▶ Work order A: Render this sentence from the article on the Ebola pill trial into Spanish: "There is no drug specifically approved to treat Ebola, which has killed 50 to 70 percent of patients in the epidemic."
▶ Work order B: Reproduce the part of the article on the Ebola pill trial that opens with the words containing "93 % of them" and closes with "Infections in Seattle.".

▶ Reading passage:
----
International group Doctors Without Borders is about to make a healthy difference in Africa.
West Africa has been ravaged by the deadly Ebola virus for nearly a year that has hindered the affected countries economic instability in investor confidence.
Doctors Without Borders are about turn it all around after they managed to successfully test a pill that may help save patients with early Ebola infections.
The experimental flu drug favipiravir does not help patients with advanced Ebola infections but it may help patients if they get it earlier.
According to a report by NBC’s Maggie Fox, French researchers tested the Japanese made drug in 80 real-life Ebola patients and did not appear to help people who arrived for treatment with high level of the virus in their blood.
93 % of them died but those that were not already seriously sick, only 15 percent of them died.
It’s very preliminary data and 80 patients are not enough to say for sure the drug helped.
But it’s encouraging data, the team told the Conference on Retroviruses and Opportunistic Infections in Seattle.
Ebola has infected more than 23 000 people and killed more than 9500 of them, as indicated by the World Health Organisation.
“We are pleased at Doctors Without Borders (Medecins Sans Frontieres or MSF) to see that favipiravir seems to have a positive effect on certain patients suffering from Ebola viral disease,” said Dr Bertrand Draguez, medical director of MSF.
According to MSF, favipravir would be a useful drug because it can be given as a pill, which means it does not require refrigeration and would be very easy to ship and store.
Other experimental drugs require to be kept frozen and infused.
Having to use needles is tricky for such a lethal disease-health workers can easily be infected if they accidentally get poked by a needle while treating a patient.
The INSERM team said 42 percent of the 80 patients they treated showed up very ill. More than 80 percent were already in kidney failure and 93 percent of them died.
There is no drug specifically approved to treat Ebola, which has killed 50 to 70 percent of patients in the epidemic.
But several are being tested including the infusion Zmapp made using tobbacco plants and another pill called brincidofovir that gives hope to the whole of Africa. Several vaccines are also being tested in Liberia, Sierra Leone and Guinea where there has been no reports of the virus so far this year.
----
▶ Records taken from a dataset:

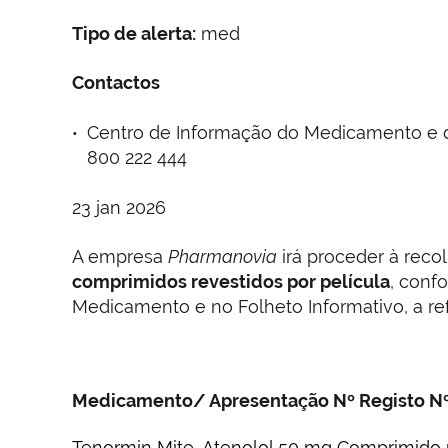
Tipo de alerta:
med
Contactos
Centro de Informação do Medicamento e do
800 222 444
23 jan 2026
A empresa
Pharmanovia
irá proceder à reco
comprimidos revestidos por película
, conf
Medicamento e no Folheto Informativo, a ref
Medicamento/ Apresentação Nº Registo Nº
Tenormin Mite, Atenolol 50 mg Comprimido r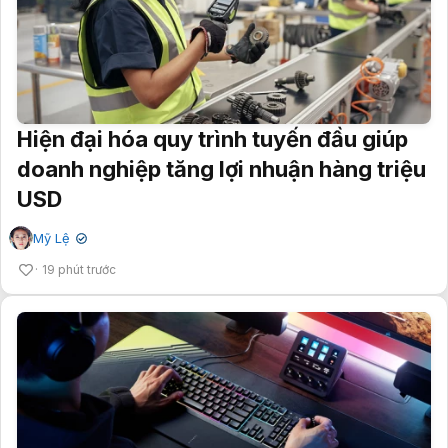
Hiện đại hóa quy trình tuyến đầu giúp
doanh nghiệp tăng lợi nhuận hàng triệu
USD
Mỹ Lệ
✔
19 phút trước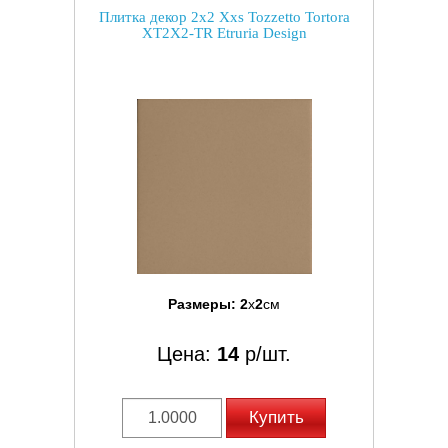
Плитка декор 2x2 Xxs Tozzetto Tortora
XT2X2-TR Etruria Design
Размеры:
2
x
2
см
Цена:
14
р/шт.
Купить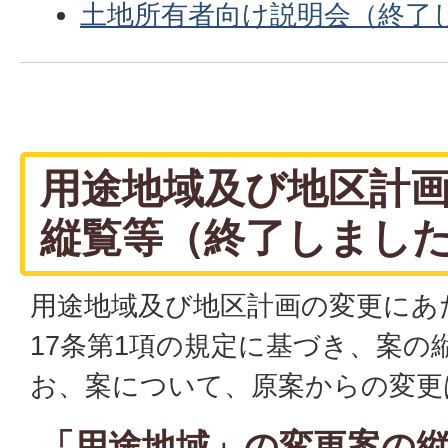
土地所有者向け説明会（終了
用途地域及び地区計
縦覧等（終了しまし
用途地域及び地区計画の変更にあ
17条第1項の規定に基づき、案の
お、案について、原案からの変更
「用途地域」の変更案の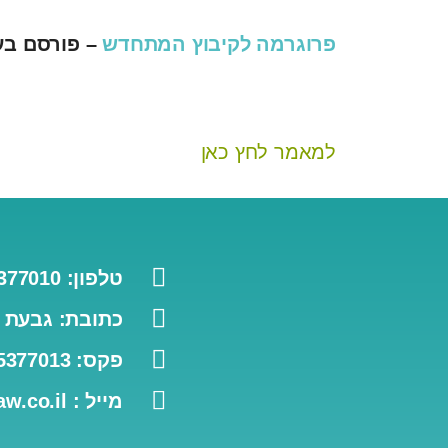
פרוגרמה לקיבוץ המתחדש
– פורסם בעיתון
למאמר לחץ כאן
טלפון: 077-5377010
כתובת: גבעת ח
פקס: 077-5377013
מייל : office@benor-law.co.il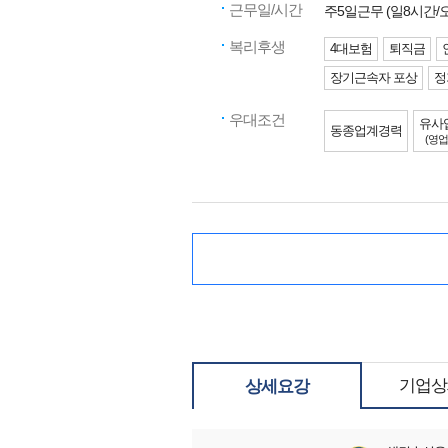
근무일/시간
주5일근무 (일8시간
복리후생
4대보험
퇴직금
장기근속자 포상
정
우대조건
유사
동종업계경력
(영업
기업상
상세요강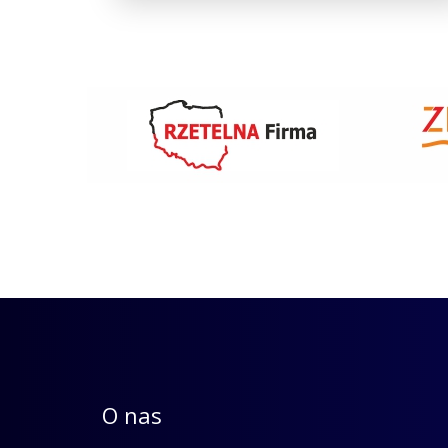
O nas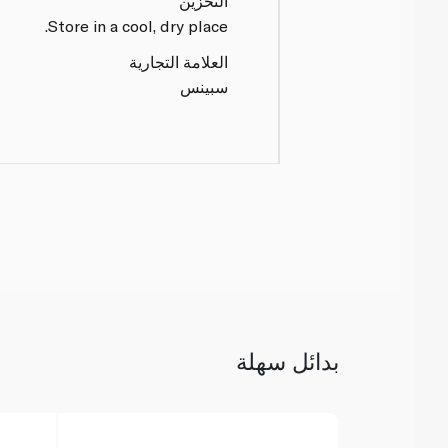
التخزين
Store in a cool, dry place.
العلامة التجارية
سبينس
بدائل سهلة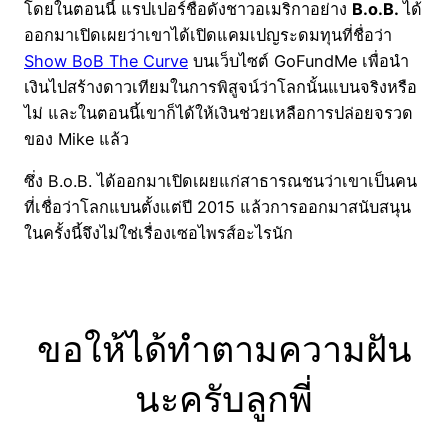
โดยในตอนนี้ แรปเปอร์ชื่อดังชาวอเมริกาอย่าง
B.o.B.
ได้
ออกมาเปิดเผยว่าเขาได้เปิดแคมเปญระดมทุนที่ชื่อว่า
Show BoB The Curve
บนเว็บไซต์ GoFundMe เพื่อนำ
เงินไปสร้างดาวเทียมในการพิสูจน์ว่าโลกนั้นแบนจริงหรือ
ไม่ และในตอนนี้เขาก็ได้ให้เงินช่วยเหลือการปล่อยจรวด
ของ Mike แล้ว
ซึ่ง B.o.B. ได้ออกมาเปิดเผยแก่สาธารณชนว่าเขาเป็นคน
ที่เชื่อว่าโลกแบนตั้งแต่ปี 2015 แล้วการออกมาสนับสนุน
ในครั้งนี้จึงไม่ใช่เรื่องเซอไพรส์อะไรนัก
ขอให้ได้ทำตามความฝัน
นะครับลูกพี่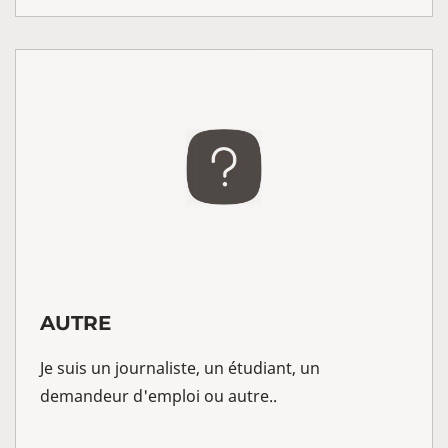
AUTRE
Je suis un journaliste, un étudiant, un
demandeur d'emploi ou autre..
----
▶ Task answer A: No existe ningún fármaco aprobado específicamente para tratar el ébola, que ha matado entre el 50 y el 70 por ciento de los pacientes en la epidemia.

▶ Task answer B:
93 % of them died but those that were not already seriously sick, only 15 percent of them died.
It’s very preliminary data and 80 patients are not enough to say for sure the drug helped.
But it’s encouraging data, the team told the Conference on Retroviruses and Opportunistic Infections in Seattle.